L’économiste Meïssa Babou juge que le petit commerce ne semble pas être dans l’ADN des Sénégalais, au regard de leurs échecs répétitifs dans cette activité désormais passée sous contrôle des ressortissants guinéens.
‘’Beaucoup de Sénégalais ont tenté et malheureusement échoué avec le petit commerce’’, a indiqué l’enseignant à l’université Cheikh Anta Diop de Dakar, dans un entretien avec l’APS.
‘’Beaucoup de Sénégalais ont tenté et malheureusement échoué avec le petit commerce’’, a indiqué l’enseignant à l’université Cheikh Anta Diop de Dakar, dans un entretien avec l’APS.
L’économiste sénégalais, analysant les échecs selon lui répétés des Sénégalais dans ce domaine, considère que ses compatriotes ne sont pas souvent préparés pour cette activité.
Il s’y ajoute que la proximité familiale et les dépenses liées aux cérémonies religieuses et familiales font que le boutiquier sénégalais se retrouve ‘’avec beaucoup de charges’’, selon M. Babou.
L’économiste rappelle que cette ‘’proximité avec les membres de la famille qui pousse ces derniers à passer prendre à crédit ou emprunter de l’argent au parent boutiquier installé dans le quartier est un facteur aggravant qui empêche, par moments, cette activité de faire floraison’’.
Il y a aussi que le petit commerce et des activités comme le portage par exemple sont souvent minimisés par le Sénégalais quand il vit dans son pays, relève Meïssa Babou. Cela fait désormais que ‘’les Guinéens occupent un espace économique très fort au Sénégal’’, analyse l’universitaire.
Meïssa Babou souligne toutefois que ces jeunes guinéens, à l’image des Sénégalais expatriés en Italie ou ailleurs, ‘’acceptent de vivre avec le minimum tout en adoptant des modes de vie qui peuvent leur permettre de réaliser des économies’’ destinées au pays d’origine.
Les échecs répétés des Sénégalais opérant dans ce secteur, ajoutés à l’expérience des boutiquiers mauritaniens qui ont pendant longtemps occupé le commerce de quartier, ont fait que le Sénégal, qui comptait quelque 3 à 4 millions d’habitants au début des indépendances, a dû s’appuyer sur les étrangers pour assoir son développement, selon Meissa Babou.

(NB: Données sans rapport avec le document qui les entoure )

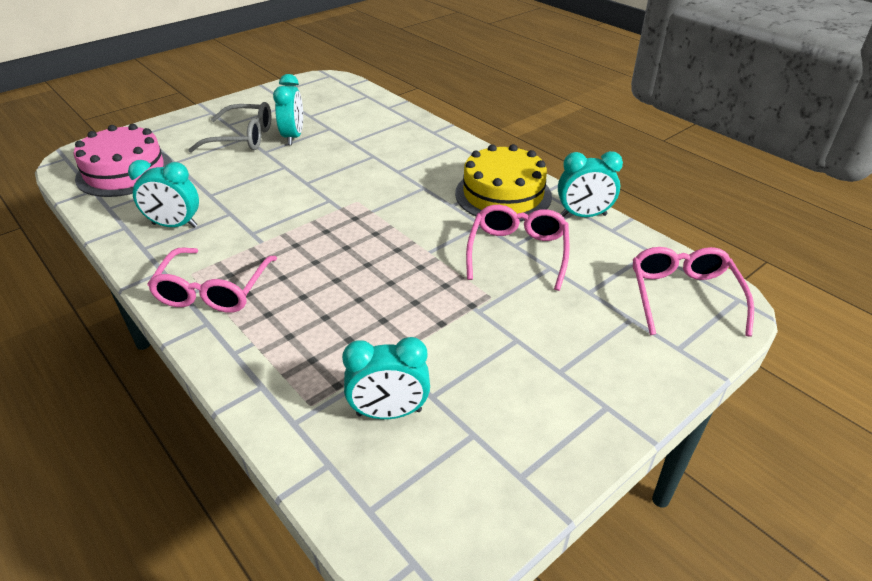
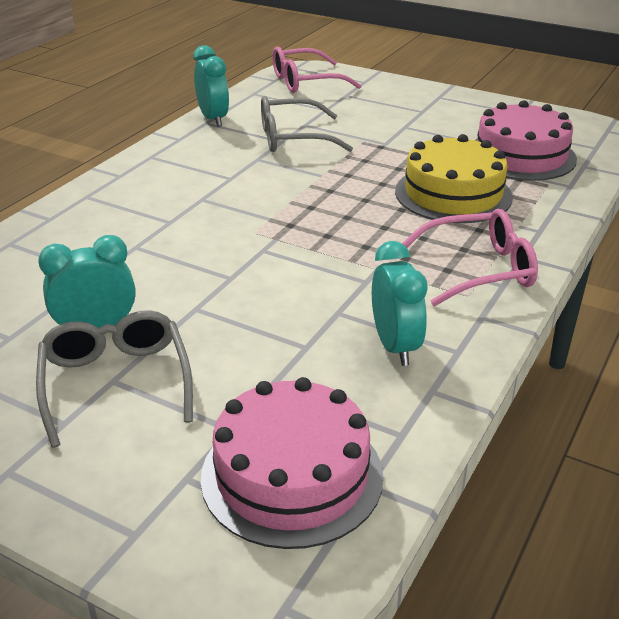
camera: 110 degrees left, 5 degrees down
(389, 412) = (521, 155): turquoise clock -> pink cake
(503, 194) = (194, 156): yellow cake -> yellow cake (453, 194)
(517, 252) = (293, 138): pink glasses -> grey glasses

Le Sénégal et la Côte d’Ivoire, de par leur stabilité et leur vision du développement, ‘’constituaient à cette époque un peu l’Eldorado en Afrique de l’Ouest’’, fait-il observer.
Ces deux pays ‘’économiquement plus solides’’ de par leur monnaie, le CFA, encourageaient l’immigration avec les présidents Léopold Sédar Senghor au Sénégal et Félix Houphouët Boigny en Côte d’Ivoire, note l’économiste.
De cette manière, un expatrié guinéen au Sénégal ou en Guinée ‘’peut rentrer avec des devises très fortes pour l’économie de son pays’’, indique Meïssa Babou.
Une situation qui, à terme, peut avoir des conséquences sur l’économie sénégalaise, étant entendu qu’une ‘’économie possédée, dans bien des secteurs, par des étrangers, il va de soi qu’elle devient extravertie’’.
Interpellé sur l’arrivée des grandes surfaces qui signerait comme la mort programmée du petit commerce, Meissa Babou voit les nouveaux arrivants comme ‘’un grand régulateur du marché’’. Ils ne vont par conséquent ‘’pas définitivement renverser la mainmise guinéenne sur le petit commerce au Sénégal’’.
‘’S’il est dit qu’une grande surface installée dans un quartier tue le petit commerce sur un rayon de 500 mètres au moins, il n’en demeure pas moins que les grandes surfaces constituent des cadres d’hygiène qui participent à la qualité du produit et ne font pas de la spéculation sur le prix’’, note Meissa Babou.
En perspective d’une monnaie commune (Eco) au sein de la Communauté économique des Etats de l’Afrique de l’Ouest (CEDEAO), l’économiste pense que même avec la même monnaie, il y aura des Guinéens qui sentiront ‘’le besoin de venir faire des affaires au Sénégal’’, compte tenu de la densité du tissu économique sénégalais.